**Work instructions:** Your output should be the lines below from the one holding "1110 454 25.17" through the one holding "252 270 62.00", transcribed exactly, with no pictures.

**Material provided:**
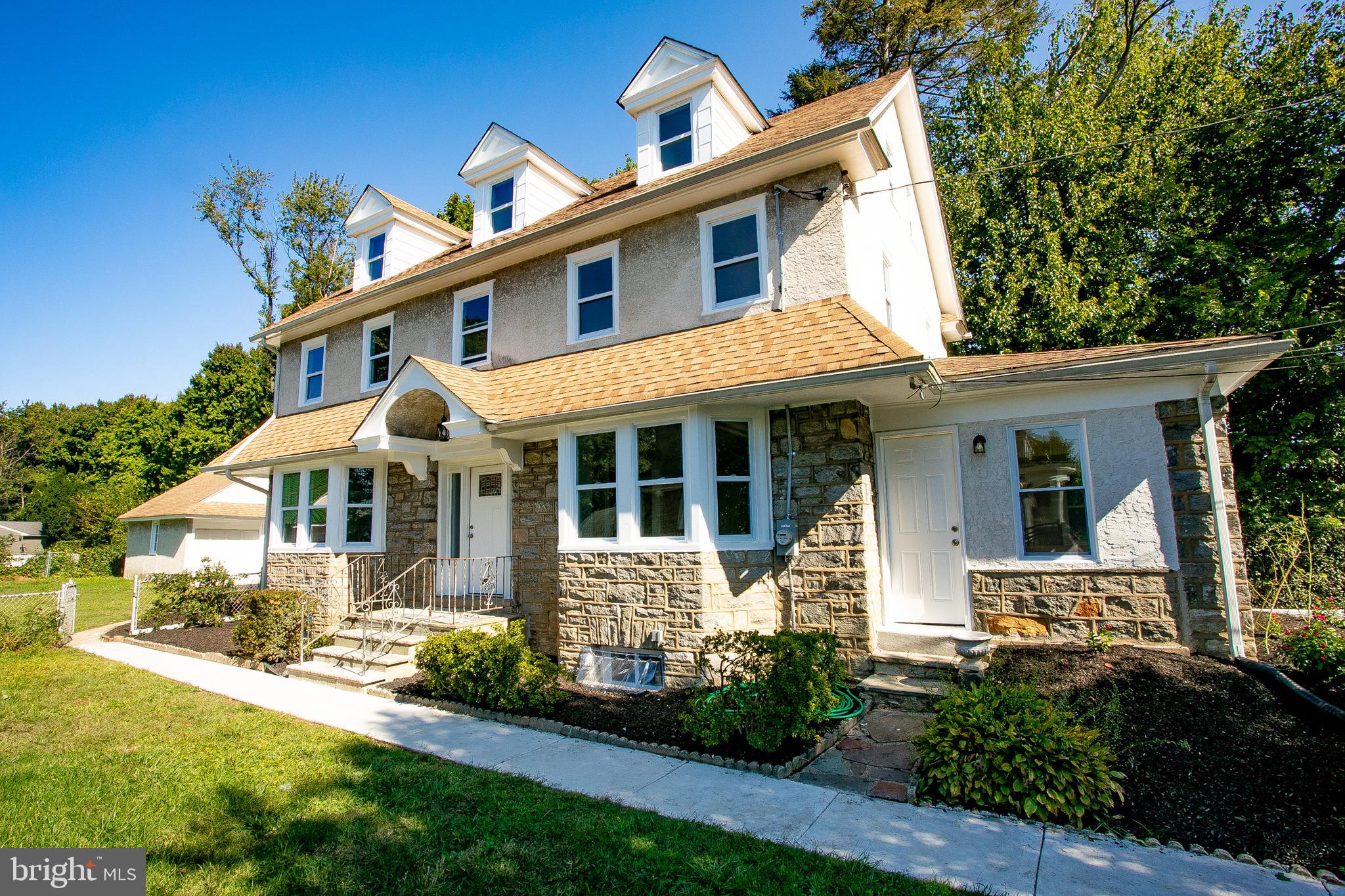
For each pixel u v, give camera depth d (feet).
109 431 157.17
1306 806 14.35
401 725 22.67
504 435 33.50
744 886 12.05
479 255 37.58
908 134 40.81
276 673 31.83
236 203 99.50
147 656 36.50
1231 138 50.08
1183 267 52.70
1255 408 47.11
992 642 25.66
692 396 25.63
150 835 14.32
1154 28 60.54
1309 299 48.44
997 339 56.49
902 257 39.78
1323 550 39.14
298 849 13.67
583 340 34.86
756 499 27.22
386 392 35.24
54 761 18.99
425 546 39.65
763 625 26.48
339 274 105.09
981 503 27.14
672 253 32.35
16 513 166.61
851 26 74.59
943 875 12.46
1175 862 12.94
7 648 37.81
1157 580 23.97
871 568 25.91
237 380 123.03
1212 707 18.63
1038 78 63.36
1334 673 19.63
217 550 84.94
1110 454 25.17
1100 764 15.20
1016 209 57.57
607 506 29.14
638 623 27.07
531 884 12.21
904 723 21.61
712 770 18.21
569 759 19.08
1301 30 50.24
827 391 24.39
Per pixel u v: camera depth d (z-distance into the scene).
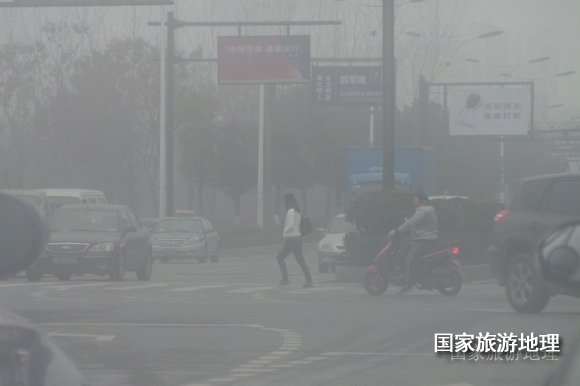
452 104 111.88
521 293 30.19
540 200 30.83
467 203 52.69
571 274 11.29
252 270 62.00
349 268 48.22
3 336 6.80
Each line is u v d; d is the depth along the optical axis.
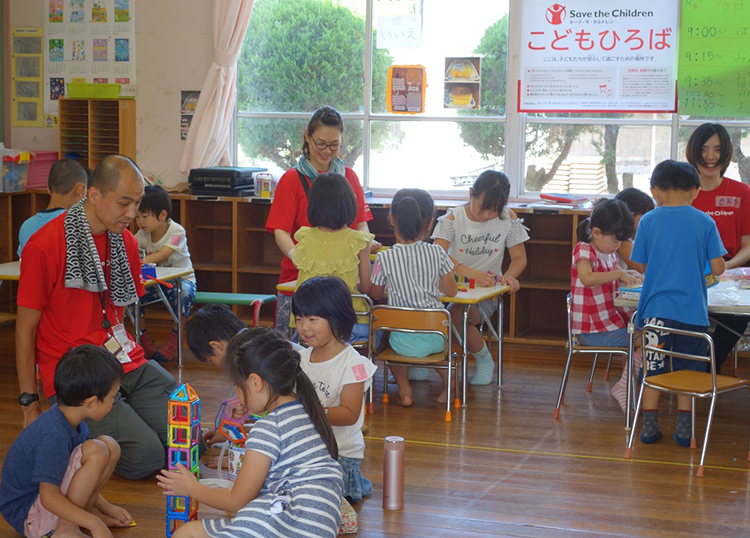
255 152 7.17
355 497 3.45
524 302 6.55
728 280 4.61
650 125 6.38
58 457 2.89
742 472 3.86
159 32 7.05
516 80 6.52
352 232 4.32
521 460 3.98
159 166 7.15
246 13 6.77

**Solved problem:**
1110 454 25.17
1100 764 15.20
1016 209 57.57
607 506 29.14
638 623 27.07
531 884 12.21
904 723 21.61
712 770 18.21
569 759 19.08
1301 30 50.24
827 391 24.39
Per pixel u v: camera depth d (z-distance into the scene).
452 104 111.88
521 293 30.19
540 200 30.83
467 203 52.69
571 274 11.29
252 270 62.00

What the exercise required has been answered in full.